→ WHAT IS EXPECTED
What is the number of lines below that include the string "locked"? Provide that number alone.
------------------------
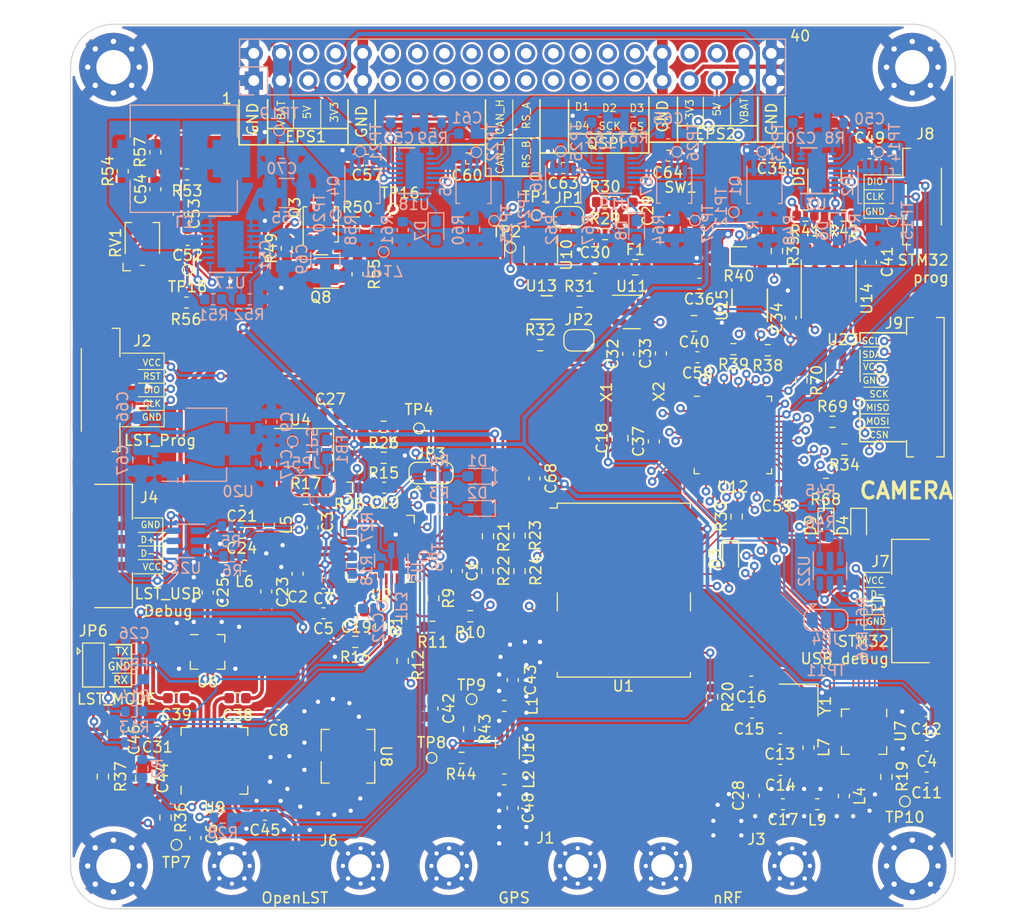
<source format=kicad_pcb>
(kicad_pcb (version 20211014) (generator pcbnew)

  (general
    (thickness 0.986)
  )

  (paper "A4")
  (layers
    (0 "F.Cu" power)
    (1 "In1.Cu" mixed)
    (2 "In2.Cu" mixed)
    (31 "B.Cu" power)
    (32 "B.Adhes" user "B.Adhesive")
    (33 "F.Adhes" user "F.Adhesive")
    (34 "B.Paste" user)
    (35 "F.Paste" user)
    (36 "B.SilkS" user "B.Silkscreen")
    (37 "F.SilkS" user "F.Silkscreen")
    (38 "B.Mask" user)
    (39 "F.Mask" user)
    (40 "Dwgs.User" user "User.Drawings")
    (41 "Cmts.User" user "User.Comments")
    (42 "Eco1.User" user "User.Eco1")
    (43 "Eco2.User" user "User.Eco2")
    (44 "Edge.Cuts" user)
    (45 "Margin" user)
    (46 "B.CrtYd" user "B.Courtyard")
    (47 "F.CrtYd" user "F.Courtyard")
    (48 "B.Fab" user)
    (49 "F.Fab" user)
    (50 "User.1" user)
    (51 "User.2" user)
    (52 "User.3" user)
    (53 "User.4" user)
    (54 "User.5" user)
    (55 "User.6" user)
    (56 "User.7" user)
    (57 "User.8" user)
    (58 "User.9" user)
  )

  (setup
    (stackup
      (layer "F.SilkS" (type "Top Silk Screen"))
      (layer "F.Paste" (type "Top Solder Paste"))
      (layer "F.Mask" (type "Top Solder Mask") (thickness 0.01))
      (layer "F.Cu" (type "copper") (thickness 0.018))
      (layer "dielectric 1" (type "core") (thickness 0.175) (material "FR4") (epsilon_r 4.5) (loss_tangent 0.02))
      (layer "In1.Cu" (type "copper") (thickness 0.035))
      (layer "dielectric 2" (type "prepreg") (thickness 0.51) (material "FR4") (epsilon_r 4.5) (loss_tangent 0.02))
      (layer "In2.Cu" (type "copper") (thickness 0.035))
      (layer "dielectric 3" (type "core") (thickness 0.175) (material "FR4") (epsilon_r 4.5) (loss_tangent 0.02))
      (layer "B.Cu" (type "copper") (thickness 0.018))
      (layer "B.Mask" (type "Bottom Solder Mask") (thickness 0.01))
      (layer "B.Paste" (type "Bottom Solder Paste"))
      (layer "B.SilkS" (type "Bottom Silk Screen"))
      (copper_finish "None")
      (dielectric_constraints no)
    )
    (pad_to_mask_clearance 0)
    (pcbplotparams
      (layerselection 0x00010fc_ffffffff)
      (disableapertmacros false)
      (usegerberextensions false)
      (usegerberattributes true)
      (usegerberadvancedattributes true)
      (creategerberjobfile true)
      (svguseinch false)
      (svgprecision 6)
      (excludeedgelayer true)
      (plotframeref false)
      (viasonmask false)
      (mode 1)
      (useauxorigin false)
      (hpglpennumber 1)
      (hpglpenspeed 20)
      (hpglpendiameter 15.000000)
      (dxfpolygonmode true)
      (dxfimperialunits true)
      (dxfusepcbnewfont true)
      (psnegative false)
      (psa4output false)
      (plotreference true)
      (plotvalue true)
      (plotinvisibletext false)
      (sketchpadsonfab false)
      (subtractmaskfromsilk false)
      (outputformat 1)
      (mirror false)
      (drillshape 1)
      (scaleselection 1)
      (outputdirectory "")
    )
  )

  (net 0 "")
  (net 1 "Net-(C1-Pad1)")
  (net 2 "GND")
  (net 3 "+3V3")
  (net 4 "/OpenLST (Beacon)/PA_VAPC")
  (net 5 "+3V8")
  (net 6 "/OpenLST (Beacon)/VDD_USB_LST")
  (net 7 "Net-(C12-Pad1)")
  (net 8 "Net-(C13-Pad2)")
  (net 9 "Net-(C15-Pad1)")
  (net 10 "Net-(C16-Pad1)")
  (net 11 "Net-(C17-Pad1)")
  (net 12 "Net-(C17-Pad2)")
  (net 13 "/MCU/MCU_POWER")
  (net 14 "Net-(C19-Pad1)")
  (net 15 "/3V3 power share/VCC_EN")
  (net 16 "Net-(C21-Pad2)")
  (net 17 "Net-(C22-Pad1)")
  (net 18 "Net-(C23-Pad2)")
  (net 19 "Net-(C24-Pad1)")
  (net 20 "Net-(C24-Pad2)")
  (net 21 "Net-(C25-Pad2)")
  (net 22 "Net-(C26-Pad1)")
  (net 23 "Net-(C29-Pad1)")
  (net 24 "/3V3 power share/EPS#1")
  (net 25 "Net-(C35-Pad2)")
  (net 26 "Net-(C38-Pad1)")
  (net 27 "Net-(C38-Pad2)")
  (net 28 "Net-(C39-Pad1)")
  (net 29 "Net-(C39-Pad2)")
  (net 30 "/MCU/VREF")
  (net 31 "Net-(C42-Pad1)")
  (net 32 "Net-(C43-Pad1)")
  (net 33 "Net-(C43-Pad2)")
  (net 34 "Net-(C45-Pad1)")
  (net 35 "Net-(C45-Pad2)")
  (net 36 "Net-(C48-Pad1)")
  (net 37 "Net-(C48-Pad2)")
  (net 38 "Net-(C49-Pad1)")
  (net 39 "/3V3 power share/EPS#2")
  (net 40 "Net-(C50-Pad1)")
  (net 41 "VIN")
  (net 42 "Net-(C52-Pad1)")
  (net 43 "Net-(C52-Pad2)")
  (net 44 "Net-(C53-Pad1)")
  (net 45 "Net-(C54-Pad1)")
  (net 46 "/Power Convertor/VBAT1/VCC_EN")
  (net 47 "/Power Convertor/EPS#1_VBAT")
  (net 48 "Net-(C57-Pad2)")
  (net 49 "Net-(C60-Pad1)")
  (net 50 "/Power Convertor/EPS#2_VBAT")
  (net 51 "Net-(C61-Pad1)")
  (net 52 "/5V power share/VCC_EN")
  (net 53 "/5V power share/EPS#1")
  (net 54 "Net-(C63-Pad2)")
  (net 55 "Net-(C64-Pad1)")
  (net 56 "/5V power share/EPS#2")
  (net 57 "Net-(C65-Pad1)")
  (net 58 "/OpenLST (Beacon)/USB_POWER_LST")
  (net 59 "Net-(D1-Pad2)")
  (net 60 "Net-(D2-Pad2)")
  (net 61 "Net-(D3-Pad1)")
  (net 62 "Net-(D4-Pad1)")
  (net 63 "/MCU/CAN_L")
  (net 64 "/MCU/CAN_H")
  (net 65 "Net-(D6-Pad1)")
  (net 66 "Net-(D6-Pad2)")
  (net 67 "Net-(D7-Pad1)")
  (net 68 "Net-(D7-Pad2)")
  (net 69 "Net-(D8-Pad1)")
  (net 70 "Net-(D8-Pad2)")
  (net 71 "Net-(D9-Pad1)")
  (net 72 "Net-(F1-Pad2)")
  (net 73 "Net-(FB1-Pad1)")
  (net 74 "/OpenLST (Beacon)/PROG_DD")
  (net 75 "/OpenLST (Beacon)/PROG_DC")
  (net 76 "/OpenLST (Beacon)/~{LST_RESET}")
  (net 77 "/MCU/USB_POWER")
  (net 78 "/MCU/SWCLK")
  (net 79 "/MCU/SWDIO")
  (net 80 "/MCU/QSPI_D1{slash}CAM_CSN")
  (net 81 "/MCU/QSPI_D2{slash}CAM_MOSI")
  (net 82 "/MCU/QSPI_D3{slash}CAM_MISO")
  (net 83 "/MCU/CAM_SCK")
  (net 84 "+5V")
  (net 85 "/I2C_SDA")
  (net 86 "/I2C_SCL")
  (net 87 "unconnected-(J12-Pad6)")
  (net 88 "unconnected-(J12-Pad8)")
  (net 89 "unconnected-(J12-Pad11)")
  (net 90 "unconnected-(J12-Pad12)")
  (net 91 "unconnected-(J12-Pad13)")
  (net 92 "unconnected-(J12-Pad14)")
  (net 93 "unconnected-(J12-Pad15)")
  (net 94 "unconnected-(J12-Pad16)")
  (net 95 "unconnected-(J12-Pad17)")
  (net 96 "unconnected-(J12-Pad18)")
  (net 97 "/MCU/RS_485_~{B}")
  (net 98 "/MCU/RS_485_A")
  (net 99 "unconnected-(J12-Pad23)")
  (net 100 "unconnected-(J12-Pad24)")
  (net 101 "/MCU/QSPI_D0")
  (net 102 "/MCU/QSPI_SCK")
  (net 103 "/MCU/QSPI_NCS")
  (net 104 "unconnected-(J12-Pad34)")
  (net 105 "unconnected-(J12-Pad36)")
  (net 106 "Net-(JP1-Pad1)")
  (net 107 "/MCU/NRST")
  (net 108 "Net-(JP2-Pad1)")
  (net 109 "Net-(JP2-Pad2)")
  (net 110 "/OpenLST (Beacon)/RF_EN")
  (net 111 "/OpenLST (Beacon)/RF_EN_MCU")
  (net 112 "/OpenLST (Beacon)/RF_PWR_EN")
  (net 113 "Net-(JP4-Pad3)")
  (net 114 "/MCU/VDD_USB")
  (net 115 "Net-(L3-Pad1)")
  (net 116 "Net-(L3-Pad2)")
  (net 117 "Net-(L4-Pad1)")
  (net 118 "Net-(L4-Pad2)")
  (net 119 "Net-(Q1-Pad5)")
  (net 120 "Net-(Q1-Pad4)")
  (net 121 "Net-(Q2-Pad4)")
  (net 122 "Net-(Q2-Pad5)")
  (net 123 "Net-(Q3-Pad4)")
  (net 124 "Net-(Q3-Pad5)")
  (net 125 "Net-(Q4-Pad5)")
  (net 126 "Net-(Q4-Pad4)")
  (net 127 "Net-(Q5-Pad4)")
  (net 128 "Net-(Q5-Pad5)")
  (net 129 "Net-(Q6-Pad5)")
  (net 130 "Net-(Q6-Pad4)")
  (net 131 "Net-(Q7-Pad4)")
  (net 132 "Net-(Q7-Pad5)")
  (net 133 "/OpenLST (Beacon)/~{LST_RX_MODE}")
  (net 134 "/OpenLST (Beacon)/LST_TX_MODE")
  (net 135 "Net-(R3-Pad2)")
  (net 136 "Net-(R4-Pad2)")
  (net 137 "Net-(R5-Pad1)")
  (net 138 "/OpenLST (Beacon)/USB_N")
  (net 139 "/OpenLST (Beacon)/USB_P")
  (net 140 "Net-(R6-Pad2)")
  (net 141 "Net-(R8-Pad2)")
  (net 142 "Net-(R9-Pad1)")
  (net 143 "/OpenLST (Beacon)/UART0_CTS")
  (net 144 "Net-(R10-Pad1)")
  (net 145 "/OpenLST (Beacon)/UART0_RTS")
  (net 146 "Net-(R11-Pad1)")
  (net 147 "/OpenLST (Beacon)/UART0_RX")
  (net 148 "Net-(R12-Pad1)")
  (net 149 "/OpenLST (Beacon)/UART0_TX")
  (net 150 "Net-(R15-Pad2)")
  (net 151 "Net-(R16-Pad2)")
  (net 152 "Net-(R17-Pad1)")
  (net 153 "Net-(R17-Pad2)")
  (net 154 "Net-(R19-Pad2)")
  (net 155 "/OpenLST (Beacon)/AN0")
  (net 156 "/OpenLST (Beacon)/AN1")
  (net 157 "Net-(R25-Pad2)")
  (net 158 "/OpenLST (Beacon)/RF_BYP")
  (net 159 "Net-(R32-Pad1)")
  (net 160 "/MCU/LED2")
  (net 161 "/MCU/CAN_RS")
  (net 162 "/MCU/RS_485_R_EN")
  (net 163 "/MCU/RS_485_T_EN")
  (net 164 "Net-(R43-Pad2)")
  (net 165 "Net-(R44-Pad1)")
  (net 166 "Net-(R44-Pad2)")
  (net 167 "Net-(R45-Pad1)")
  (net 168 "/MCU/USB_N")
  (net 169 "/MCU/USB_P")
  (net 170 "Net-(R46-Pad2)")
  (net 171 "Net-(R51-Pad2)")
  (net 172 "Net-(R52-Pad1)")
  (net 173 "Net-(R54-Pad2)")
  (net 174 "Net-(R59-Pad2)")
  (net 175 "Net-(R63-Pad2)")
  (net 176 "unconnected-(U1-Pad1)")
  (net 177 "unconnected-(U1-Pad3)")
  (net 178 "/GPS Module/IRQ")
  (net 179 "unconnected-(U1-Pad5)")
  (net 180 "unconnected-(U1-Pad6)")
  (net 181 "/GPS Module/RESET")
  (net 182 "unconnected-(U1-Pad15)")
  (net 183 "unconnected-(U1-Pad16)")
  (net 184 "unconnected-(U1-Pad17)")
  (net 185 "/GPS Module/TXD")
  (net 186 "/GPS Module/RXD")
  (net 187 "unconnected-(U2-Pad8)")
  (net 188 "unconnected-(U2-Pad18)")
  (net 189 "unconnected-(U2-Pad20)")
  (net 190 "/MCU/NRF_CE")
  (net 191 "/MCU/NRF_SPI_CSN")
  (net 192 "/MCU/NRF_SPI_SCK")
  (net 193 "/MCU/NRF_SPI_MOSI")
  (net 194 "/MCU/NRF_SPI_MISO")
  (net 195 "/MCU/NRF_IRQ")
  (net 196 "Net-(U8-Pad2)")
  (net 197 "Net-(U8-Pad6)")
  (net 198 "unconnected-(U9-Pad14)")
  (net 199 "unconnected-(U9-Pad16)")
  (net 200 "unconnected-(U9-Pad25)")
  (net 201 "unconnected-(U10-Pad3)")
  (net 202 "/MCU/WDG_RESET")
  (net 203 "unconnected-(U11-Pad3)")
  (net 204 "unconnected-(U12-Pad1)")
  (net 205 "/MCU/LSE")
  (net 206 "/MCU/HSE")
  (net 207 "/MCU/CAN_RX")
  (net 208 "/MCU/CAN_TX")
  (net 209 "unconnected-(U13-Pad3)")
  (net 210 "/MCU/RS_485_R")
  (net 211 "/MCU/RS_485_T")
  (net 212 "unconnected-(U15-Pad7)")
  (net 213 "Net-(JP6-Pad3)")
  (net 214 "/camera/CAM_VCC")
  (net 215 "Net-(R70-Pad1)")
  (net 216 "Net-(J4-Pad2)")
  (net 217 "Net-(J4-Pad3)")
  (net 218 "Net-(J7-Pad2)")
  (net 219 "Net-(J7-Pad3)")
  (net 220 "Net-(JP6-Pad1)")
  (net 221 "unconnected-(X1-Pad1)")

  (footprint "Capacitor_SMD:C_0805_2012Metric_Pad1.18x1.45mm_HandSolder" (layer "F.Cu") (at 143.1544 71.9044))

  (footprint "TCY_Buttons:KMT031NGJLHS" (layer "F.Cu") (at 141.8844 61.5881))

  (footprint "Resistor_SMD:R_0603_1608Metric" (layer "F.Cu") (at 93.853 117.983 90))

  (footprint "Resistor_SMD:R_0603_1608Metric" (layer "F.Cu") (at 157.099 61.849 180))

  (footprint "Package_DFN_QFN:QFN-20-1EP_4x4mm_P0.5mm_EP2.5x2.5mm" (layer "F.Cu") (at 159.004 109.982 -90))

  (footprint "MountingHole:MountingHole_3.2mm_M3_Pad_Via" (layer "F.Cu") (at 163.5 122.5))

  (footprint "Resistor_SMD:R_0603_1608Metric" (layer "F.Cu") (at 123.9266 91.7448 90))

  (footprint "Capacitor_SMD:C_0603_1608Metric" (layer "F.Cu") (at 94.8583 106.8505))

  (footprint "Resistor_SMD:R_1206_3216Metric_Pad1.30x1.75mm_HandSolder" (layer "F.Cu") (at 147.32 65.659 180))

  (footprint "Inductor_SMD:L_0603_1608Metric" (layer "F.Cu") (at 103.492 90.678 -90))

  (footprint "Resistor_SMD:R_0603_1608Metric" (layer "F.Cu") (at 121.4628 112.4204))

  (footprint "MountingHole:MountingHole_3.2mm_M3_Pad_Via" (layer "F.Cu") (at 89 48))

  (footprint "Capacitor_SMD:C_0603_1608Metric" (layer "F.Cu") (at 100.965 88.392))

  (footprint "TCY_Connector:Amphenol 10114830-11104LF 1x04 Vertical" (layer "F.Cu") (at 88.265 92.6592 -90))

  (footprint "Capacitor_SMD:C_0603_1608Metric" (layer "F.Cu") (at 128.27 86.36 90))

  (footprint "Capacitor_SMD:C_0603_1608Metric" (layer "F.Cu") (at 152.146 71.374 90))

  (footprint "Resistor_SMD:R_0603_1608Metric" (layer "F.Cu") (at 153.162 77.216 -90))

  (footprint "Capacitor_SMD:C_0603_1608Metric" (layer "F.Cu") (at 114.2492 87.2236 180))

  (footprint "Inductor_SMD:L_0603_1608Metric" (layer "F.Cu") (at 125.45 114.427 180))

  (footprint "RF_GPS:ublox_NEO" (layer "F.Cu") (at 136.6012 96.774))

  (footprint "Package_TO_SOT_SMD:SOT-23-6_Handsoldering" (layer "F.Cu") (at 157.0228 76.454 -90))

  (footprint "Capacitor_SMD:C_0603_1608Metric" (layer "F.Cu") (at 108.585 96.139 180))

  (footprint "Inductor_SMD:L_0603_1608Metric" (layer "F.Cu") (at 105.156 64.897 90))

  (footprint "Resistor_SMD:R_0603_1608Metric" (layer "F.Cu") (at 161.0868 114.1984 90))

  (footprint "Jumper:SolderJumper-2_P1.3mm_Open_RoundedPad1.0x1.5mm" (layer "F.Cu") (at 132.4108 73.4753 180))

  (footprint "Capacitor_SMD:C_0603_1608Metric" (layer "F.Cu") (at 118.745 107.823 -90))

  (footprint "Jumper:SolderJumper-2_P1.3mm_Open_RoundedPad1.0x1.5mm" (layer "F.Cu") (at 131.4456 61.9945))

  (footprint "Inductor_SMD:L_0603_1608Metric" (layer "F.Cu") (at 95.8596 58.0136))

  (footprint "Capacitor_SMD:C_0603_1608Metric" (layer "F.Cu") (at 133.9218 66.7189))

  (footprint "Capacitor_SMD:C_0603_1608Metric" (layer "F.Cu") (at 126.24 105.156 -90))

  (footprint "Capacitor_SMD:C_0603_1608Metric" (layer "F.Cu") (at 151.1938 113.538))

  (footprint "MountingHole:MountingHole_3.2mm_M3_Pad_Via" (layer "F.Cu") (at 163.5 48))

  (footprint "Resistor_SMD:R_0603_1608Metric" (layer "F.Cu") (at 111.5568 101.6 180))

  (footprint "Resistor_SMD:R_0603_1608Metric" (layer "F.Cu") (at 118.8212 97.536 -90))

  (footprint "Resistor_SMD:R_0603_1608Metric" (layer "F.Cu") (at 134.8492 60.5721))

  (footprint "Resistor_SMD:R_0603_1608Metric" (layer "F.Cu") (at 157.1752 83.6676 180))

  (footprint "Capacitor_SMD:C_0603_1608Metric" (layer "F.Cu") (at 122.0216 56.515))

  (footprint "TCY_Connector:TestPoint_Pad_D0.5mm" (layer "F.Cu") (at 122.4026 106.947))

  (footprint "Resistor_SMD:R_0603_1608Metric" (layer "F.Cu") (at 126.873 94.996 90))

  (footprint "Resistor_SMD:R_0603_1608Metric" (layer "F.Cu") (at 115.9764 103.378 -90))

  (footprint "Capacitor_SMD:C_0603_1608Metric" (layer "F.Cu") (at 139.3952 82.9056 90))

  (footprint "Resistor_SMD:R_0603_1608Metric" (layer "F.Cu") (at 110.998 87.2236))

  (footprint "Resistor_SMD:R_0603_1608Metric" (layer "F.Cu") (at 113.9444 100.1268 90))

  (footprint "footprints:iPEX" (layer "F.Cu") (at 146.25 122.5 180))

  (footprint "Capacitor_SMD:C_0603_1608Metric" (layer "F.Cu") (at 148.717 115.938 90))

  (footprint "Capacitor_SMD:C_0603_1608Metric" (layer "F.Cu") (at 164.846 114.2492 180))

  (footprint "Capacitor_SMD:C_0603_1608Metric" (layer "F.Cu") (at 112.649 56.642))

  (footprint "Inductor_SMD:L_0603_1608Metric" (layer "F.Cu") (at 153.8224 111.4552 -90))

  (footprint "Capacitor_SMD:C_0603_1608Metric" (layer "F.Cu") (at 137.414 61.3849 -90))

  (footprint "Capacitor_SMD:C_0603_1608Metric" (layer "F.Cu") (at 159.517223 56.0263))

  (footprint "Resistor_SMD:R_0603_1608Metric" (layer "F.Cu") (at 144.8308 106.7308 90))

  (footprint "Resistor_SMD:R_0603_1608Metric" (layer "F.Cu") (at 123.8758 94.996 90))

  (footprint "footprints:iPEX" (layer "F.Cu") (at 106 122.5 180))

  (footprint "Capacitor_SMD:C_0603_1608Metric" (layer "F.Cu") (at 100.952 91.44 180))

  (footprint "TCY_Connector:TestPoint_Pad_D0.5mm" (layer "F.Cu") (at 117.5004 81.6864))

  (footprint "Package_DFN_QFN:DFN-10-1EP_3x3mm_P0.5mm_EP1.55x2.48mm" (layer "F.Cu")
    (tedit 5EA4BECA) (tstamp 64263d5c-9427-4c92-a73a-afe8e63e20fb)
    (at 148.336 70.2056 90)
    (descr "10-Lead Plastic Dual Flat, No Lead Package (MF) - 3x3x0.9 mm Body [DFN] (see Microchip Packaging Specification 00000049BS.pdf)")
    (tags "DFN 0.5")
    (property "Sheetfile" "mcu_comm.kicad_sch")
    (property "Sheetname" "MCU")
    (path "/81a5172c-b171-400d-8856-41d6e486bdd1/a66e8b44-b972-4f7b-ba80-f64e58de1944")
    (attr smd)
    (fp_text reference "U15" (at 0 -2.575 90) (layer "F.SilkS")
      (effects (font (size 1 1) (thickness 0.15)))
      (tstamp af58d6aa-33e4-4da2-8ea3-2304125e31c0)
    )
    (fp_text value "MAX13430ETB+" (at 0 2.575 90) (layer "F.Fab")
      (effects (font (size 1 1) (thickness 0.15)))
      (tstamp 94937ca0-c1d9-424d-88cf-010fb503f8a5)
    )
    (fp_text user "${REFERENCE}" (at 0 0 90) (layer "F.Fab")
      (effects (font (size 0.7 0.7) (thickness 0.105)))
      (tstamp 67a55320-79e2-4952-9d6a-671cbdcfc9f7)
    )
    (fp_line (start -1.5 1.65) (end 1.5 1.65) (layer "F.SilkS") (width 0.15) (tstamp 47b3834c-8a87-4af3-9143-c88b9cd89304))
    (fp_line (start 0 -1.65) (end 1.5 -1.65) (layer "F.SilkS") (width 0.15) (tstamp adc74667-5dec-4b95-9d35-ffc7db9ad260))
    (fp_line (start -2.15 -1.85) (end -2.15 1.85) (layer "F.CrtYd") (width 0.05) (tstamp 20c401b1-c1bb-42cd-8ef2-fd89663a6cf3))
    (fp_line (start -2.15 1.85) (end 2.15 1.85) (layer "F.CrtYd") (width 0.05) (tstamp a7098063-91db-4dae-8c97-631051e8de0e))
    (fp_line (start 2.15 -1.85) (end 2.15 1.85) (layer "F.CrtYd") (width 0.05) (tstamp d1594cc0-0357-4de5-8d76-bb3a044297b2))
    (fp_line (start -2.15 -1.85) (end 2.15 -1.85) (layer "F.CrtYd") (width 0.05) (tstamp d500cfb3-be5f-4c90-8432-d0e5e29eda2a))
    (fp_line (start -1.5 -0.5) (end -0.5 -1.5) (layer "F.Fab") (width 0.15) (tstamp 4013842c-f594-4f18-a07a-785be971cdaf))
    (fp_line (start -1.5 1.5) (end -1.5 -0.5) (layer "F.Fab") (width 0.15) (tstamp 68cc97a1-6c76-411f-a28b-36162918d55d))
    (fp_line (start 1.5 1.5) (end -1.5 1.5) (layer "F.Fab") (width 0.15) (tstamp 6a2b63d3-b52c-4af8-b72e-63fe811d3d24))
    (fp_line (start 1.5 -1.5) (end 1.5 1.5) (layer "F.Fab") (width 0.15) (tstamp b6b0b082-3ad5-486d-9247-7e4db31838ef))
    (fp_line (start -0.5 -1.5) (end 1.5 -1.5) (layer "F.Fab") (width 0.15) (tstamp c40a33aa-f777-4109-9efd-12123c039897))
    (pad "" smd rect locked (at 0.3875 0.62 90) (size 0.6 1.05) (layers "F.Paste") (tstamp 13432df8-5be2-422d-b431-13bedccbff4d))
    (pad "" smd rect locked (at -0.3875 -0.62 90) (size 0.6 1.05) (layers "F.Paste") (tstamp 4be9d67c-a6f3-435e-8133-0f53bd74a878))
    (pad "" smd rect locked (at -0.3875 0.62 90) (size 0.6 1.05) (layers "F.Paste") (tstamp 5d69c2f3-acbd-4c54-bda2-b7785c2010cf))
    (p
... [3827466 chars truncated]
</source>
------------------------
→ RESULT FOR THIS EXERCISE
3